Dividend Stocks Benefiting from Low Interest Rates
As yields on U.S. 10-year treasury bonds recover from record-lows, investors are looking for cues that will tell them whether this sell-off in bonds is a blip or solid turnaround after post-Brexit capital’s flight back to stock markets.
The 10-year yield climbed 19 basis points last week, the biggest increase since June 2015. The yield on this benchmark bond rose further today to 1.57%, its highest level in three weeks, recovering from uncertainty which clouded the interest-rate outlook globally after Britain voted to leave the European Union in a referendum last month.

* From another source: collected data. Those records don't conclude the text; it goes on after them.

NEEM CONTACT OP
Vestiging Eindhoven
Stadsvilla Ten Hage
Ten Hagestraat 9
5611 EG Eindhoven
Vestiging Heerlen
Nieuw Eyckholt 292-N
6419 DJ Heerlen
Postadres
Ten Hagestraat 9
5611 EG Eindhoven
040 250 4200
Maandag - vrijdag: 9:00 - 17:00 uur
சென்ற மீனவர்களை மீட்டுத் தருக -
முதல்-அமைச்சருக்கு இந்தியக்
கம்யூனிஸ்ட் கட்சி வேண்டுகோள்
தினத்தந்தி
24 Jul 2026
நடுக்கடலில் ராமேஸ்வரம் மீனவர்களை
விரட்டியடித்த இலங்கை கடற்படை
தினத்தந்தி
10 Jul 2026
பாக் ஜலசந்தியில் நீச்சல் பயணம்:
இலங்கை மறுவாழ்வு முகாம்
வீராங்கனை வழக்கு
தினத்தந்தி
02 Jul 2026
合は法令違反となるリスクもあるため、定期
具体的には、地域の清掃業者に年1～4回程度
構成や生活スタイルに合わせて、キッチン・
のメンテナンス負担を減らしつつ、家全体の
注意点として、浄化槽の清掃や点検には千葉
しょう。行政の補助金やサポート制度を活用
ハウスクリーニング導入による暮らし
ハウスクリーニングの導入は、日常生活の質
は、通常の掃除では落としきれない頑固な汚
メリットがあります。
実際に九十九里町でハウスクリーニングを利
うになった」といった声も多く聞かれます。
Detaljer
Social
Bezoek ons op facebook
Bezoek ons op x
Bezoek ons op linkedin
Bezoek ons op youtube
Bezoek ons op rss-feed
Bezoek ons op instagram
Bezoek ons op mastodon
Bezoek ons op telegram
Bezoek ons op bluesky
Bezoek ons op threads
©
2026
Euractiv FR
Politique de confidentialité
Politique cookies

However, this jump in bond yields may prove short-lived amid more calls for sluggish economic growth in the world’s largest economy and predictions for the Federal Reserve staying on the sidelines. Strategists at Morgan Stanley don’t see interest rates going up until 2018 as global growth, particularly in the U.S., will be disappointing over the next 12 months. The bank sees the U.S. economy expanding by 1.5% in 2017, while the consensus view is 2.3%. (Source: “No U.S. rate hike until 2018,” MarketWatch, July 18, 2016).
If the Fed decides to remain on the sidelines for an extended period of time, this policy has implications for interest rate-sensitive stocks such as financial services companies and those players with heavy debt-servicing costs. For example, the Bank of America Corp (NYSE:BAC), the second-largest U.S. bank in assets, showed a continued drag on its bottom line today due to a lower interest rate environment.
These developments, combined with U.S. stock markets hitting record levels every day, suggest that we’re in a long-run bull market for stocks. In this prolonged low rates environment, it will be a sound strategy for investors to look for yields in good dividend-paying stocks and avoid companies exposed to high debt levels.